Job title: In emergency and clinical affairs
Are you an expert in the regulatory and clinical field? Is there an opportunity to develop business and stimulate international projects? We are currently looking for matters and clinical for an Italian company to connect with the orthopedics sector. With more than 20 years of experience in design, production and marketing of orthopedic devices, we have been engaged in orthopedic reconstruction, including the production of hip and knee prosthetic guides, oncology prostheses and artificial limbs. Their fans depend on the dedication to having major production presence in their productions. Moreover, in the three years he recorded 30% dismissals.
benefits:
- You will have the opportunity to work for a company with a great reputation and complete control over product quality and innovation.
- You will participate in stimulating and dynamic projects, providing you with professional development and growth.

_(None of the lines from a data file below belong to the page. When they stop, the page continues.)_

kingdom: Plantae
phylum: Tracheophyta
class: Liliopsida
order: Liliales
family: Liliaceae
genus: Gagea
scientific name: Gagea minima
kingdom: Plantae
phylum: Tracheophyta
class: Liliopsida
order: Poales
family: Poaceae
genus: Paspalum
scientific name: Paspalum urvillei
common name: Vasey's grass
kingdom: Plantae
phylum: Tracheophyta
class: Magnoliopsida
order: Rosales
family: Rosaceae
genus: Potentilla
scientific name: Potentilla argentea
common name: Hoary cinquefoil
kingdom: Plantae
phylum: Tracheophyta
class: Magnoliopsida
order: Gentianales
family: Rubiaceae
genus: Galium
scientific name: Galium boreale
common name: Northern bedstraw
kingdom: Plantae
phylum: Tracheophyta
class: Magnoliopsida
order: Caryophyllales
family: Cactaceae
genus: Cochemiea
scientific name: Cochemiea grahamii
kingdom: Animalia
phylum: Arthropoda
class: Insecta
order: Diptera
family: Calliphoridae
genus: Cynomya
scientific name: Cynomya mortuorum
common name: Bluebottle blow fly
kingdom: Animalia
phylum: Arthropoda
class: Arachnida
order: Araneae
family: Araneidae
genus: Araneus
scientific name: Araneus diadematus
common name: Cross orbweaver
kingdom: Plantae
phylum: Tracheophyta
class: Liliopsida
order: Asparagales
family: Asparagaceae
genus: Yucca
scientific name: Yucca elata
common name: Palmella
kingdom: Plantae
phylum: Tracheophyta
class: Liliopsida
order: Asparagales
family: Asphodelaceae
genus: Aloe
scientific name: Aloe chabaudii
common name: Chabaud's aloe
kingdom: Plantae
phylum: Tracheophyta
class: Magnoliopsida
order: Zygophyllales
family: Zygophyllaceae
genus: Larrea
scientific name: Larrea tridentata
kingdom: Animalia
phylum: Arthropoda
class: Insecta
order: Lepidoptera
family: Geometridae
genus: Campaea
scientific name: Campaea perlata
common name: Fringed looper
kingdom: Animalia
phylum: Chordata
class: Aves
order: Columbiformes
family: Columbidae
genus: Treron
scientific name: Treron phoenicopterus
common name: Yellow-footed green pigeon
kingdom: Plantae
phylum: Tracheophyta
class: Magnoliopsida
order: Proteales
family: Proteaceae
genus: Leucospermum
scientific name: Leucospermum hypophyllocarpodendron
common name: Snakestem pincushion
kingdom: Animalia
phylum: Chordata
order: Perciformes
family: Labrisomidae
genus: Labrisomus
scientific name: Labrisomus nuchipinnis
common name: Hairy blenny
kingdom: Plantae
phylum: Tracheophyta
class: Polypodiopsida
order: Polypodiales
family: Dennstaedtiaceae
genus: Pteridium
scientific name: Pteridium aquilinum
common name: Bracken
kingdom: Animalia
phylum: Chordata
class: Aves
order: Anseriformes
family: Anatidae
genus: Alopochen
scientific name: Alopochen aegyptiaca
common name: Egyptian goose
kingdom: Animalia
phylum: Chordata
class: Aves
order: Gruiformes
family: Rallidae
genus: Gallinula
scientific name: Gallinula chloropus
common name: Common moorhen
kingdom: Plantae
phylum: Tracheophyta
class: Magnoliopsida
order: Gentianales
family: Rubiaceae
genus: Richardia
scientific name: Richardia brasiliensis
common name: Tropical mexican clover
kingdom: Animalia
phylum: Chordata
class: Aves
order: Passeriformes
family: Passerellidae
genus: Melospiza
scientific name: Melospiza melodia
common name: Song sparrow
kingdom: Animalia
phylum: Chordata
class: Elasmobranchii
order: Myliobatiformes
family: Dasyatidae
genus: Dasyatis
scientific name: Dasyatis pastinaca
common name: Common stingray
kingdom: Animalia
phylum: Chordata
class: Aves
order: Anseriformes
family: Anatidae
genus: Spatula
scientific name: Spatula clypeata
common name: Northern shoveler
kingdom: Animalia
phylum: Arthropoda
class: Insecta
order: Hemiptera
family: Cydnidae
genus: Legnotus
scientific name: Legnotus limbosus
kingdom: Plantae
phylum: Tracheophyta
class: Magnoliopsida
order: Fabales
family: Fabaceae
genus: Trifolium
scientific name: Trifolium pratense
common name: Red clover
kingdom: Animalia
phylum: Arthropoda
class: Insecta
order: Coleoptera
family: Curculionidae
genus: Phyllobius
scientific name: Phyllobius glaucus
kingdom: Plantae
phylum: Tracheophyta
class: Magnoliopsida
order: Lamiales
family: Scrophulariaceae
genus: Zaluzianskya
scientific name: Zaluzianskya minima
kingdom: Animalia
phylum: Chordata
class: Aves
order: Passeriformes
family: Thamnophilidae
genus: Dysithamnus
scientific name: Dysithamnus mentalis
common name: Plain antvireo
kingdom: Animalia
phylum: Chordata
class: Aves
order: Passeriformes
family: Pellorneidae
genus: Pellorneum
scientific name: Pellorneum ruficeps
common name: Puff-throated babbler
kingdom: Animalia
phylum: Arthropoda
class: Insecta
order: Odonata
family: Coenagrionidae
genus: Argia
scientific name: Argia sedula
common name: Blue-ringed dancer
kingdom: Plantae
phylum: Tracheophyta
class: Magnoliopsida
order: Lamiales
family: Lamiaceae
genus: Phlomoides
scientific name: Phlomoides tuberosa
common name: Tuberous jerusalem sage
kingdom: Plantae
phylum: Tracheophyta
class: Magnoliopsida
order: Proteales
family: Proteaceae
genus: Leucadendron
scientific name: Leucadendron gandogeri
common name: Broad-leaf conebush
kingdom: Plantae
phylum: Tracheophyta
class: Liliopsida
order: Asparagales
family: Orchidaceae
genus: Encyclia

- You will be part of an experienced team and collaborate with passionate professionals in the field of orthopedic surgery.
Responsibilities:
- Manage branches independently or with support from the CRO, mainly covering MDR 2017/745 and original commission principles.
- Joint communication with ethics committees and judicial authorities to obtain advanced image licenses.
- Implementation of the post-market surveillance system under MDR 2017/745 including reporting and report writing.
Requirements:
- Rules table knowledge of MDR 2017/745 and subsequent amendments and the original MDCG of the commission.
- Experience managing details and communicating with ethics committees and judicial authorities.
- Ability to write design and evaluation reports for medical devices according to MEDDEV 2.7.1. review. 4 guidelines.